Below them the slums of the fifth circle looked no less desolate from altitude than they did from the ground. A flash of light had Fantel looking up and straight ahead of her toward the imposing shadow of the fifth and final city wall. Rashari swore and wrenched the glider hard to the port side just as a line of fire opened up along the bulk of the fifth wall and a volley of cannonade blasts ripped through the night. The glider bobbed and weaved, rocked hither and thither in the path of the screaming missiles like a row boat in the wake of a galleon, yet somehow Rashari was able to steer them through the barrage unharmed. He set a course straight for the crest of the fifth wall.

Fantel, unable to do a thing to aid their survival, could only watch in silent horror as the cannon balls fell to the ground, onto the wastes below. She could not see clearly enough whether any of the barrage fell on houses. Fire blossomed. Fantel tried to imagine what it must feel like to be down there, knowing that the cannon falling on her came from Aramantine soldiers, all because of two thieves in the night.

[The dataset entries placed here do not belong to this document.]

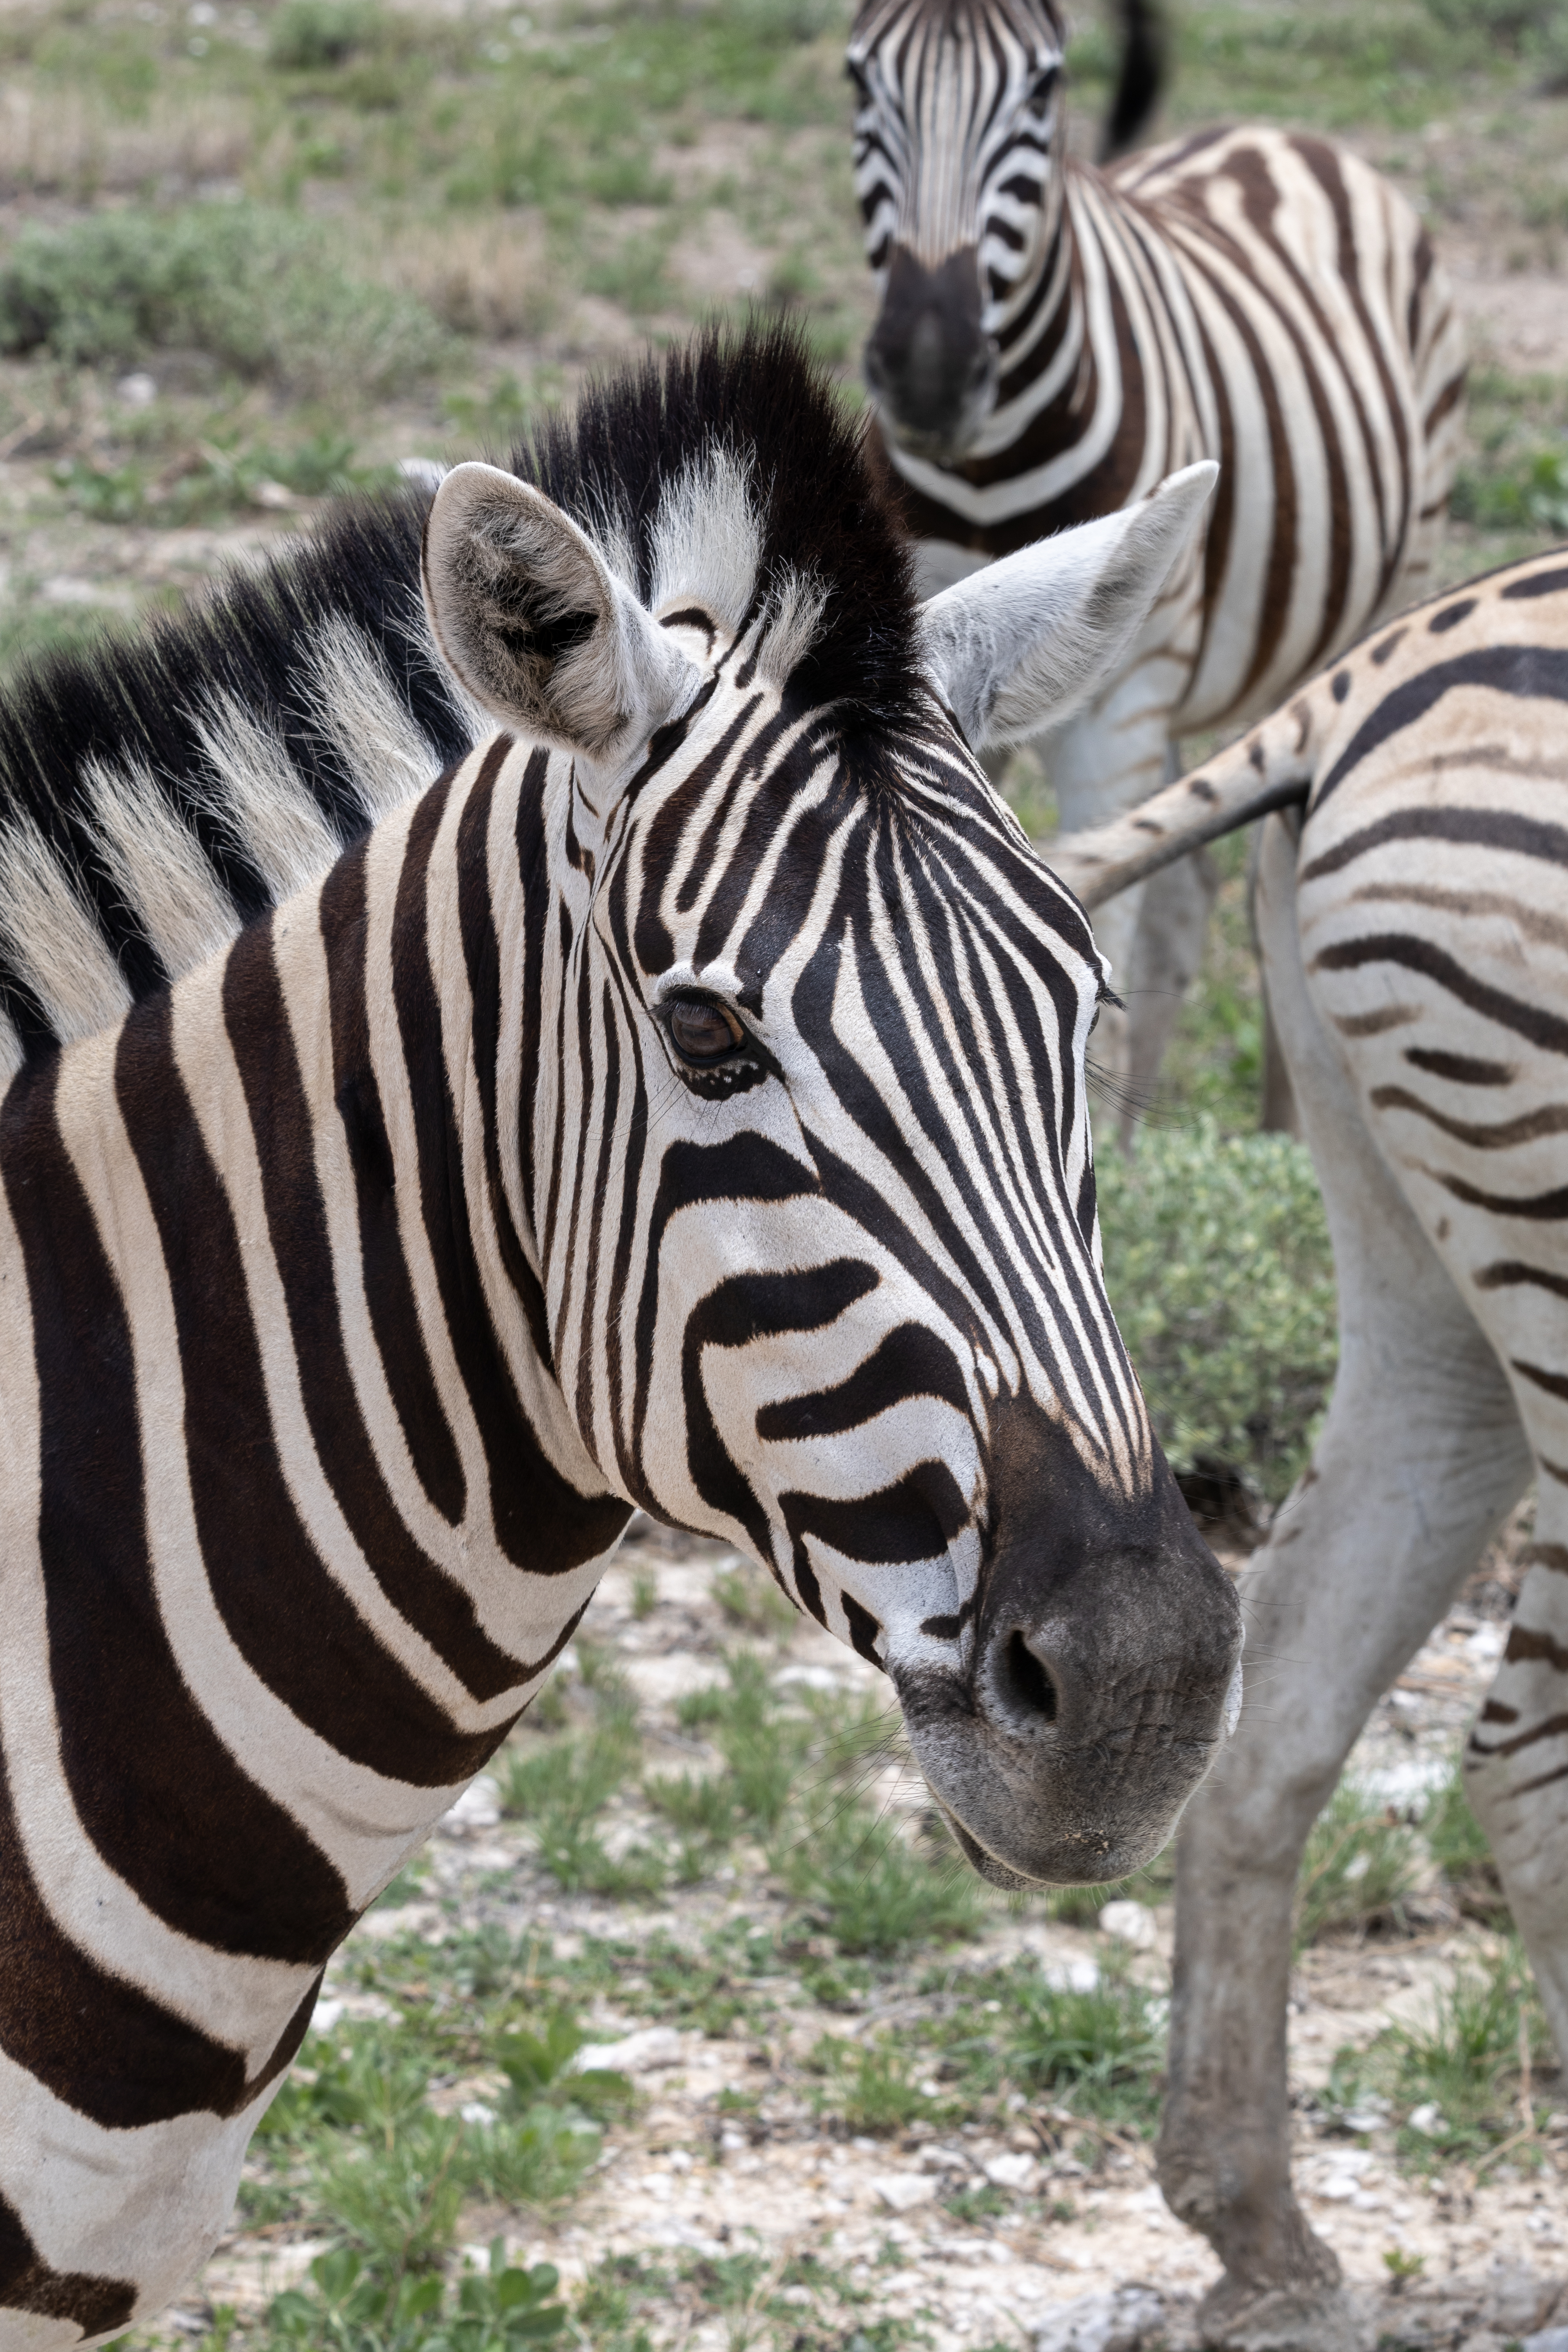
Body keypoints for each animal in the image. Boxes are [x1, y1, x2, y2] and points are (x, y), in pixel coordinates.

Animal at [846, 0, 1476, 1110]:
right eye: (859, 79)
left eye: (1044, 86)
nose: (928, 371)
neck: (988, 468)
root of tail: (1281, 135)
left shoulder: (1115, 713)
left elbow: (1106, 932)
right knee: (1191, 893)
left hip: (1367, 603)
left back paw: (1277, 1121)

The glider sailed over the top of the fifth wall; the blazing eyes of a dozen searchlights glaring after them as they hit empty sky. They had escaped. They were free; before them lay the Battlan Steppes and untold dangers ahead. Fantel pulled the Heart of Anoush from the pocket of her coat, cupping the rounded stone in her palms. The Heart was dark, reflecting the black expanse of the night sky and the distant cold spark of the stars far, far away. It seemed such a trifling thing to cause so much destruction; was such a thing as this really worth the blood they had spilled?

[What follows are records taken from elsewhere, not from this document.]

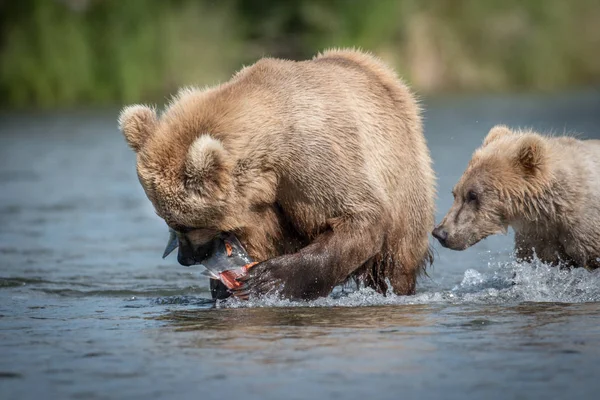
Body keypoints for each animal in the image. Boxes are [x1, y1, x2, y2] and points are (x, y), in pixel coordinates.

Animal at [118, 49, 436, 300]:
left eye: (183, 223)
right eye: (166, 220)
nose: (185, 258)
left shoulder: (314, 160)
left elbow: (361, 215)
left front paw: (268, 280)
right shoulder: (257, 204)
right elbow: (258, 238)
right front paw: (228, 287)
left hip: (404, 180)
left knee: (397, 260)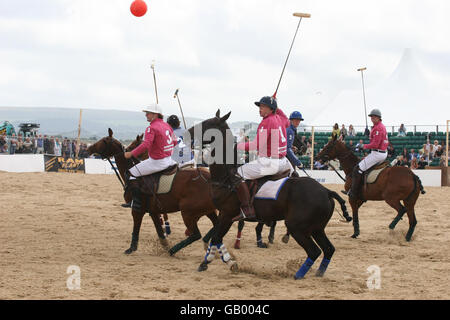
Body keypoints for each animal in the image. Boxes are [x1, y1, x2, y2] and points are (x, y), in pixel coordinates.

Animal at [86, 129, 220, 256]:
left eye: (104, 141)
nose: (88, 148)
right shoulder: (153, 211)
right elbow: (160, 232)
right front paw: (164, 245)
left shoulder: (137, 209)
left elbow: (136, 227)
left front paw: (131, 248)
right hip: (206, 209)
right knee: (216, 225)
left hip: (188, 211)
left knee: (196, 234)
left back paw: (174, 250)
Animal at [187, 110, 352, 280]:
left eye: (207, 123)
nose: (187, 133)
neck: (226, 177)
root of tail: (327, 191)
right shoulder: (223, 215)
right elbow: (216, 237)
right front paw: (209, 261)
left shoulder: (227, 214)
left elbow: (217, 237)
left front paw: (223, 261)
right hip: (317, 228)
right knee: (329, 249)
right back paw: (319, 272)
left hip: (297, 227)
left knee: (314, 251)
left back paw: (298, 274)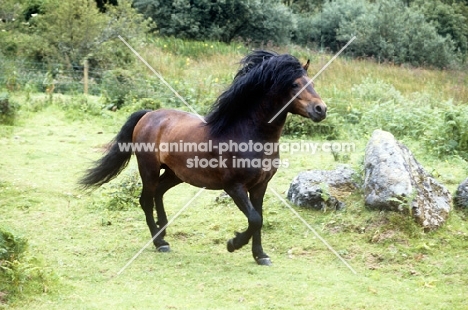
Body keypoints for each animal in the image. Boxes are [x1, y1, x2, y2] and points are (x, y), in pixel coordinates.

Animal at [80, 49, 328, 266]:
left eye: (312, 83)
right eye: (294, 84)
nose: (321, 109)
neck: (247, 134)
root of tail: (148, 115)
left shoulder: (260, 186)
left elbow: (258, 219)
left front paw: (260, 256)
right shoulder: (234, 187)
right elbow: (254, 219)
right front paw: (233, 244)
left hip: (175, 173)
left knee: (159, 192)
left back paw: (163, 230)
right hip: (148, 169)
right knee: (146, 200)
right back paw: (160, 242)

Life is blood. It is pain. It is the freedom to bleed or make bleed.

In her hands the stone throbbed, and a bloom of darkling light flickered in the centre of the Heart. A voice whispered in her mind. I will be free, little Chimera –you shall release me from this prison. A flare of heat seared Fantel’s palms as a pulse of magic jolted through her. She gasped, breath snagging in her lungs. Pain acute and immediate, blossomed under her breastbone, as if she had been pierced through the heart. Everything went white. She could not move. In her mind she saw a pair of huge, delicate moth wings unfurl.

Yes, The voice of the Sereph Anoush purred, triumphant. You shall make an excellent host indeed.